Frequently Asked Questions
What is the best restaurant for a business dinner in Miami?
COTE Miami in the Design District is the city's only Michelin-starred restaurant and the top choice for a business dinner where the setting needs to signal authority. The interactive Korean steakhouse format creates natural conversation while the Michelin credential carries institutional weight. Zuma in Brickell is the runner-up for a less formal but equally impressive evening.
Where do Miami's deal-makers and power brokers eat?

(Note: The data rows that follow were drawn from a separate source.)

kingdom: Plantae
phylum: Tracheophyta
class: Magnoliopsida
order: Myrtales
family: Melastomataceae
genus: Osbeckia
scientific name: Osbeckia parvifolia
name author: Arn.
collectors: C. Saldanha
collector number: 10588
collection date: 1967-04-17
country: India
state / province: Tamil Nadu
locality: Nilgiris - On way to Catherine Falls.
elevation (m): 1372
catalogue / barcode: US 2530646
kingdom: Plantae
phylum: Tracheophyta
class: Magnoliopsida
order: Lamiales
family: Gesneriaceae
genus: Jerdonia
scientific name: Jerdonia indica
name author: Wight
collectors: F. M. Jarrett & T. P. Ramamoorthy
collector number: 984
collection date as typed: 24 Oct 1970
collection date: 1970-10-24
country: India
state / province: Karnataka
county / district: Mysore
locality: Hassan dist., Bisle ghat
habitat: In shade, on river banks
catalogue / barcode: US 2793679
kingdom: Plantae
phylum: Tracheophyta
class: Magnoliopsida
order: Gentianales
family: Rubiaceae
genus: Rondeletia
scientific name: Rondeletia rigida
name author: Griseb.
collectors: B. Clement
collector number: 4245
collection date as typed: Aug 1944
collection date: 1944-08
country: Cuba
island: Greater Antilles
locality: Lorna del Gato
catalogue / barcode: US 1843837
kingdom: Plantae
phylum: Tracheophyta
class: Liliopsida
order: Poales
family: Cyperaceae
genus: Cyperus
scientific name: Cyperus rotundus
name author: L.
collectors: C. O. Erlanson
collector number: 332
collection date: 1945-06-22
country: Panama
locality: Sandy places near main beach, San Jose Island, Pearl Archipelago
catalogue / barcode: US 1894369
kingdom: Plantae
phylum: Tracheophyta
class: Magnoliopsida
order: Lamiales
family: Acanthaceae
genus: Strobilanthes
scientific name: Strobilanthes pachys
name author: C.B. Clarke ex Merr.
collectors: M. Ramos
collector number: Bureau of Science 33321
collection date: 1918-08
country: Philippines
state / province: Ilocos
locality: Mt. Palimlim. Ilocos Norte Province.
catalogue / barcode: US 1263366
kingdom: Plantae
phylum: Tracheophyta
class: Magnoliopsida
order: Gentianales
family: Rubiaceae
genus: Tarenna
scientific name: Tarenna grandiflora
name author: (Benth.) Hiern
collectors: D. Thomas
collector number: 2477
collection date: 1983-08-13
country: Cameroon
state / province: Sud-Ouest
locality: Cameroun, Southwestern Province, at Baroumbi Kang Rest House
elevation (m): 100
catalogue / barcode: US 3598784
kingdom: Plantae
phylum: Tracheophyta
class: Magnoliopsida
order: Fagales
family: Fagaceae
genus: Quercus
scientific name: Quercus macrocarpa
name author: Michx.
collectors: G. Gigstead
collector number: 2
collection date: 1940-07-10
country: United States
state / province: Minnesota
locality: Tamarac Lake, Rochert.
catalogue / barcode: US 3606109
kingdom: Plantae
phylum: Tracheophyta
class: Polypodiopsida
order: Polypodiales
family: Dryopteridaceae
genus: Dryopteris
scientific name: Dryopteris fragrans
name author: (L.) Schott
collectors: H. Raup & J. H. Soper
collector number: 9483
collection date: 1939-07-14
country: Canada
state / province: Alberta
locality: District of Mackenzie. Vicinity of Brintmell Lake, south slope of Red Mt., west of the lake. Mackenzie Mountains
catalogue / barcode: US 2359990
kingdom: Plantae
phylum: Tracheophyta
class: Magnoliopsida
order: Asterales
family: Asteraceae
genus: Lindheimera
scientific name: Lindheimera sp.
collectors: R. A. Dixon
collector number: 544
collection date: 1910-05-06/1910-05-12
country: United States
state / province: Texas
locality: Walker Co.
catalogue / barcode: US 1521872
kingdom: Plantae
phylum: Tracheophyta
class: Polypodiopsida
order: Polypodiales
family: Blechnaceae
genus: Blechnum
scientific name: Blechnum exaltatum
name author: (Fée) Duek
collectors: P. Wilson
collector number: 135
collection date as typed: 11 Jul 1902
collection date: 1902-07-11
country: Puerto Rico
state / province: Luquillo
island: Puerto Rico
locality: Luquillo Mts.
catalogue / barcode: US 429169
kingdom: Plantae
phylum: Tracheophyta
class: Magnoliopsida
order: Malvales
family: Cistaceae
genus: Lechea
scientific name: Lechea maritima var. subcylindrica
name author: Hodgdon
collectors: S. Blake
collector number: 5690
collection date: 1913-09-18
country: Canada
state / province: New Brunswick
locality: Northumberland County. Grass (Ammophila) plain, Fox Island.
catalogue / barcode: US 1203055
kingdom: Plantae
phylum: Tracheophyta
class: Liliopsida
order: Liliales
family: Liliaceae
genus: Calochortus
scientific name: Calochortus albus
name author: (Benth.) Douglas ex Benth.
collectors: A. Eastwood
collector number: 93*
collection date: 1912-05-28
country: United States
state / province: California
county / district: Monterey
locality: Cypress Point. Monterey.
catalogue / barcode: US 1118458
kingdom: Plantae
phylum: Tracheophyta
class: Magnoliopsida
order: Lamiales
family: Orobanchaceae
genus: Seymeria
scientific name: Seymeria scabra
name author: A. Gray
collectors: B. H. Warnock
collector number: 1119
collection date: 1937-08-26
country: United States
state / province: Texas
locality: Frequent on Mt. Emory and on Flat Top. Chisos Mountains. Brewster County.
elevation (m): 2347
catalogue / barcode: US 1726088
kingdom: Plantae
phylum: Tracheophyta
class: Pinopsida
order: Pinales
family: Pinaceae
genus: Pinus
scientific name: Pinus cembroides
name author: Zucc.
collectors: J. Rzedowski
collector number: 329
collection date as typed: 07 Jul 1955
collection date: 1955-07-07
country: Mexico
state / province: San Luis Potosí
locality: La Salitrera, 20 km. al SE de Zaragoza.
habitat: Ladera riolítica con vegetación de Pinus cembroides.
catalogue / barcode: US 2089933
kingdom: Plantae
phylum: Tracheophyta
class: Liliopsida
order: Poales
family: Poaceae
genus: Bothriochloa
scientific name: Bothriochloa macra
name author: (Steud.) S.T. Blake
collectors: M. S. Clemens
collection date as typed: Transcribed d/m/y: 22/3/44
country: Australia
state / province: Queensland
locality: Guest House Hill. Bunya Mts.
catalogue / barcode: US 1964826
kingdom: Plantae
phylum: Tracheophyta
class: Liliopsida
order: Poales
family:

The Design District and Brickell are the two power dining neighborhoods. COTE and L'Atelier de Joël Robuchon anchor the Design District. Zuma dominates Brickell. Carbone and Stubborn Seed are the South Beach entries. For the insider signal, Stubborn Seed — chef Jeremy Ford's Michelin-starred restaurant — is the table that shows you know the city's culinary landscape at depth.
How far in advance should I book a Miami business dinner?
Book COTE and Zuma 3–4 weeks ahead for weekends, 2 weeks for weekdays. Le Sirenuse requires 3–4 weeks out. Carbone Miami runs on 30-day advance bookings via Resy and fills within minutes of release. Use OpenTable for most options. Walk-ins at the bar are possible at Michael's Genuine on quieter weeknights.
What neighborhood in Miami is best for business dinners?
Brickell is Miami's financial district and has the densest concentration of business dining — Zuma is the anchor. The Design District offers more upscale, creative options including the city's only Michelin restaurant. South Beach works if your client is based there or if the evening has a social as well as professional dimension — Stubborn Seed and Carbone both operate at this level.